• [TASK TO COMPLETE]: Among the entries below, take the line with "Read operating instructions before wiring." and the line with "May, Laura Kate", and output them and every line between them exactly, with nothing else.

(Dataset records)

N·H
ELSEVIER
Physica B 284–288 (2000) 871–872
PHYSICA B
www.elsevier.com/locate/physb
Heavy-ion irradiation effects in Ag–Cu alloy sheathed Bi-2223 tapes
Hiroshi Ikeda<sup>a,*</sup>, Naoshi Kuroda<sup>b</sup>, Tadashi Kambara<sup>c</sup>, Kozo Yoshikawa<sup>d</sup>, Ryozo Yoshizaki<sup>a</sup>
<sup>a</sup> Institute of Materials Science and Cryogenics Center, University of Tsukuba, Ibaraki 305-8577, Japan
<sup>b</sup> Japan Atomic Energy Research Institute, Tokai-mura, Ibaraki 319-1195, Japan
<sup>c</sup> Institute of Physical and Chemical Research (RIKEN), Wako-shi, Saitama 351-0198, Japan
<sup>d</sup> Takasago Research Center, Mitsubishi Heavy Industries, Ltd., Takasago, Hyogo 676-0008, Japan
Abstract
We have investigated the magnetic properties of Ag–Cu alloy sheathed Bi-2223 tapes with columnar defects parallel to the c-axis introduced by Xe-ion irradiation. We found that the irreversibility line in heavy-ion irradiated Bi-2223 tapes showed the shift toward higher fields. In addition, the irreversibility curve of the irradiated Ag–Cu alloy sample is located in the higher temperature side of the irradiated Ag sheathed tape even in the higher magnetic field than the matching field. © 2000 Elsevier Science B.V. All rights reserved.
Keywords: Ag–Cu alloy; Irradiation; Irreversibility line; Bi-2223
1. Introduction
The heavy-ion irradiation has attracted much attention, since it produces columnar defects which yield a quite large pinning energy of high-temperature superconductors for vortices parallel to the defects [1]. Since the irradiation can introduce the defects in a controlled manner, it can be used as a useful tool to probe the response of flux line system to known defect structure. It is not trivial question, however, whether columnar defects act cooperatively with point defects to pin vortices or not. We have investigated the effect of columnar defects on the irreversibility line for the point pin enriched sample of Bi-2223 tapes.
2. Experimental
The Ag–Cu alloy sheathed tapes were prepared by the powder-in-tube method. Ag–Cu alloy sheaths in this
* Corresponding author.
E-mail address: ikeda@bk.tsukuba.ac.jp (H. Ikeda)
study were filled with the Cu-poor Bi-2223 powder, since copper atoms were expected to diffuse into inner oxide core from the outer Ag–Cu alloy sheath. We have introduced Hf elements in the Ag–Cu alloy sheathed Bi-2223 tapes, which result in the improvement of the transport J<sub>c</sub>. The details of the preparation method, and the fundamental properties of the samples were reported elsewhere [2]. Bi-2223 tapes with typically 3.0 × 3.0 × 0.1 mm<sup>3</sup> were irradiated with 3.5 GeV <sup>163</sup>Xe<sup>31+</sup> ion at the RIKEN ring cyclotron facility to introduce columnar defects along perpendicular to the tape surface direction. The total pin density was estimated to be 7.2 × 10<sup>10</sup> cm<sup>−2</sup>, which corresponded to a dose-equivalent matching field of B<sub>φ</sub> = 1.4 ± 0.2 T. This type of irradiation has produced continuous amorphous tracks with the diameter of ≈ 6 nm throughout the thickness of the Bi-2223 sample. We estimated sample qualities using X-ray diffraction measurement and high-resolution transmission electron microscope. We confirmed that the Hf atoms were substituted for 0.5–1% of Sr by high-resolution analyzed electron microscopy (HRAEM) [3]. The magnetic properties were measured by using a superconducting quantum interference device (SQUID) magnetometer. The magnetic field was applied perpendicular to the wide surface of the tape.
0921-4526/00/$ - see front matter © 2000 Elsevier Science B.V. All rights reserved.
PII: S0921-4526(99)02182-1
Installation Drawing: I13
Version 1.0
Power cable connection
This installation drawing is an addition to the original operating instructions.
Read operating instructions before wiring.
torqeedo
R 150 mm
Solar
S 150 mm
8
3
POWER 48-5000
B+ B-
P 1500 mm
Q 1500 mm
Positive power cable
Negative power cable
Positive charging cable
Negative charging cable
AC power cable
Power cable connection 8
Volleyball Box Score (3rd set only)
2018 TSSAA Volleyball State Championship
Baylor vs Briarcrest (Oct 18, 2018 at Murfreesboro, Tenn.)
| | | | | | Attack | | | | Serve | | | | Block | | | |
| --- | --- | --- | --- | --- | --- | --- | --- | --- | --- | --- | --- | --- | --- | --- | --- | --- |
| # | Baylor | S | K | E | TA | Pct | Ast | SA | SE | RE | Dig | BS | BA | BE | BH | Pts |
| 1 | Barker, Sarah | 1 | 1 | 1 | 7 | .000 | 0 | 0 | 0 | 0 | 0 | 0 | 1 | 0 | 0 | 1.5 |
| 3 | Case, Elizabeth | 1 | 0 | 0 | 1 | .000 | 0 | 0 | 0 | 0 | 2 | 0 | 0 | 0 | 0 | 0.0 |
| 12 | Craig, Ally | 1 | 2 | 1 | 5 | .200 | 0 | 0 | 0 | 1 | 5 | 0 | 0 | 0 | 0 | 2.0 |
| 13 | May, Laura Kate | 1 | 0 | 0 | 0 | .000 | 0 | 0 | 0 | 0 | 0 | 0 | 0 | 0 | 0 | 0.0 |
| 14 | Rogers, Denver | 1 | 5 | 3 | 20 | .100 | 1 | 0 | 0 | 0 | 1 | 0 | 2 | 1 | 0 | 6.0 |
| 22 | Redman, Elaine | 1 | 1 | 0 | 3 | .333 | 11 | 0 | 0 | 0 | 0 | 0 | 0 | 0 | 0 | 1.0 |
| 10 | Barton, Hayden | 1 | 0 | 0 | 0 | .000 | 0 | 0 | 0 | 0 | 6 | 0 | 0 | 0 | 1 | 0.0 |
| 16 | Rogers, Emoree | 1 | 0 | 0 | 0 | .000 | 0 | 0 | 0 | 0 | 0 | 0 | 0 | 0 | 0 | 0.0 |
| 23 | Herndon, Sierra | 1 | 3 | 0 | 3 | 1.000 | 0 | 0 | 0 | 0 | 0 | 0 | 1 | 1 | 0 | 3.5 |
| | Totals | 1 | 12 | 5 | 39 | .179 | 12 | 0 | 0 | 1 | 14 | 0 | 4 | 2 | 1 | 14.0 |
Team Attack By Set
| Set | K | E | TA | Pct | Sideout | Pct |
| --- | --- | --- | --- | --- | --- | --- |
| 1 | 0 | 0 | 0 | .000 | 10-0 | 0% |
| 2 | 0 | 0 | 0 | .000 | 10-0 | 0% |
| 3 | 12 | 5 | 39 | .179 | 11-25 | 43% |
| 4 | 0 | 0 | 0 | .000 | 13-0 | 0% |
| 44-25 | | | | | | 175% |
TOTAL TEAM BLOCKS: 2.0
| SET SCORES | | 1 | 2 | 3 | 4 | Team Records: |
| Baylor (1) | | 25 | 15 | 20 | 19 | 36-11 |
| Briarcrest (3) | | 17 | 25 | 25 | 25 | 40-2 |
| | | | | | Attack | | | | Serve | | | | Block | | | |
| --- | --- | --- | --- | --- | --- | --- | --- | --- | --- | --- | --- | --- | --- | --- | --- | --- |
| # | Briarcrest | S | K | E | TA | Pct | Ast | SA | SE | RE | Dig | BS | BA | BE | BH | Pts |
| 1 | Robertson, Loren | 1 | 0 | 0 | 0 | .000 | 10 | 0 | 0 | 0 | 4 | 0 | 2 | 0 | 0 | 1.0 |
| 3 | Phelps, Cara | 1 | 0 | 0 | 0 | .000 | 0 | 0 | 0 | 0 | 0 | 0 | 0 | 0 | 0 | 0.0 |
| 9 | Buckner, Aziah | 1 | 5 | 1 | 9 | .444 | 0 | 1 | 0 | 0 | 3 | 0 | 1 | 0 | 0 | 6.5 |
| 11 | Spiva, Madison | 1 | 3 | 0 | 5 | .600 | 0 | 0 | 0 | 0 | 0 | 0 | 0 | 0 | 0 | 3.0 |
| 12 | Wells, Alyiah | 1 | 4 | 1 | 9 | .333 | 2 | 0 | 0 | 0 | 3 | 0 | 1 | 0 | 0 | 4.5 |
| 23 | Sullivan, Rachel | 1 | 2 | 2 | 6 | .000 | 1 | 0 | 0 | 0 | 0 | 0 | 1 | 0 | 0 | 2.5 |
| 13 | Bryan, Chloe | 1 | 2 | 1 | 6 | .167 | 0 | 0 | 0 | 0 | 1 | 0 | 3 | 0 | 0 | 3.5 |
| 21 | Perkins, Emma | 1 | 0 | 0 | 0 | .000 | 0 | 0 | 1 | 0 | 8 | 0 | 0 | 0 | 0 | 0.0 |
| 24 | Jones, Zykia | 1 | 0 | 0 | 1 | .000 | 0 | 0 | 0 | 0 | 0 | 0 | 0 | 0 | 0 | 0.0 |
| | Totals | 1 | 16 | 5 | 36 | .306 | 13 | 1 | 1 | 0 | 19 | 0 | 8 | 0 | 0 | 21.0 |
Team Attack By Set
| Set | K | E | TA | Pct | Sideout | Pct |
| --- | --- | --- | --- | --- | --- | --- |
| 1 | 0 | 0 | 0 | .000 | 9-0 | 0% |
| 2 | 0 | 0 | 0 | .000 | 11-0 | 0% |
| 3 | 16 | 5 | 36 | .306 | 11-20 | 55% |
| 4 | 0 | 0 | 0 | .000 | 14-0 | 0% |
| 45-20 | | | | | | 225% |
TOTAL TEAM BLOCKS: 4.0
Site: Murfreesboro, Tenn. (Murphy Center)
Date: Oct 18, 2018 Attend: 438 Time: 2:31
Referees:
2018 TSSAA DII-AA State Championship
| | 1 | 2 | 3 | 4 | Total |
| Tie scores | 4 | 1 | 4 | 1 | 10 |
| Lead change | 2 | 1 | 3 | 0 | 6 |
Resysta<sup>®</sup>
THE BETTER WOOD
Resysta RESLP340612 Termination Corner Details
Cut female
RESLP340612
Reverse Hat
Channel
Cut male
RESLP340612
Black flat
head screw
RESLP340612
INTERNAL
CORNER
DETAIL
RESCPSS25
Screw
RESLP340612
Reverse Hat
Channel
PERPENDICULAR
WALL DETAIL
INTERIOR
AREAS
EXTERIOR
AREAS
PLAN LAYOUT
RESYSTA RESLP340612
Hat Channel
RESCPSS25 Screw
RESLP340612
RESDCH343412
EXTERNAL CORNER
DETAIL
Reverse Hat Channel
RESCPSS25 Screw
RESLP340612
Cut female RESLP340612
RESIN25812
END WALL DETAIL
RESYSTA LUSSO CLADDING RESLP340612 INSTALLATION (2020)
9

• [PROBLEM SOLUTION]:
Read operating instructions before wiring.
torqeedo
R 150 mm
Solar
S 150 mm
8
3
POWER 48-5000
B+ B-
P 1500 mm
Q 1500 mm
Positive power cable
Negative power cable
Positive charging cable
Negative charging cable
AC power cable
Power cable connection 8
Volleyball Box Score (3rd set only)
2018 TSSAA Volleyball State Championship
Baylor vs Briarcrest (Oct 18, 2018 at Murfreesboro, Tenn.)
| | | | | | Attack | | | | Serve | | | | Block | | | |
| --- | --- | --- | --- | --- | --- | --- | --- | --- | --- | --- | --- | --- | --- | --- | --- | --- |
| # | Baylor | S | K | E | TA | Pct | Ast | SA | SE | RE | Dig | BS | BA | BE | BH | Pts |
| 1 | Barker, Sarah | 1 | 1 | 1 | 7 | .000 | 0 | 0 | 0 | 0 | 0 | 0 | 1 | 0 | 0 | 1.5 |
| 3 | Case, Elizabeth | 1 | 0 | 0 | 1 | .000 | 0 | 0 | 0 | 0 | 2 | 0 | 0 | 0 | 0 | 0.0 |
| 12 | Craig, Ally | 1 | 2 | 1 | 5 | .200 | 0 | 0 | 0 | 1 | 5 | 0 | 0 | 0 | 0 | 2.0 |
| 13 | May, Laura Kate | 1 | 0 | 0 | 0 | .000 | 0 | 0 | 0 | 0 | 0 | 0 | 0 | 0 | 0 | 0.0 |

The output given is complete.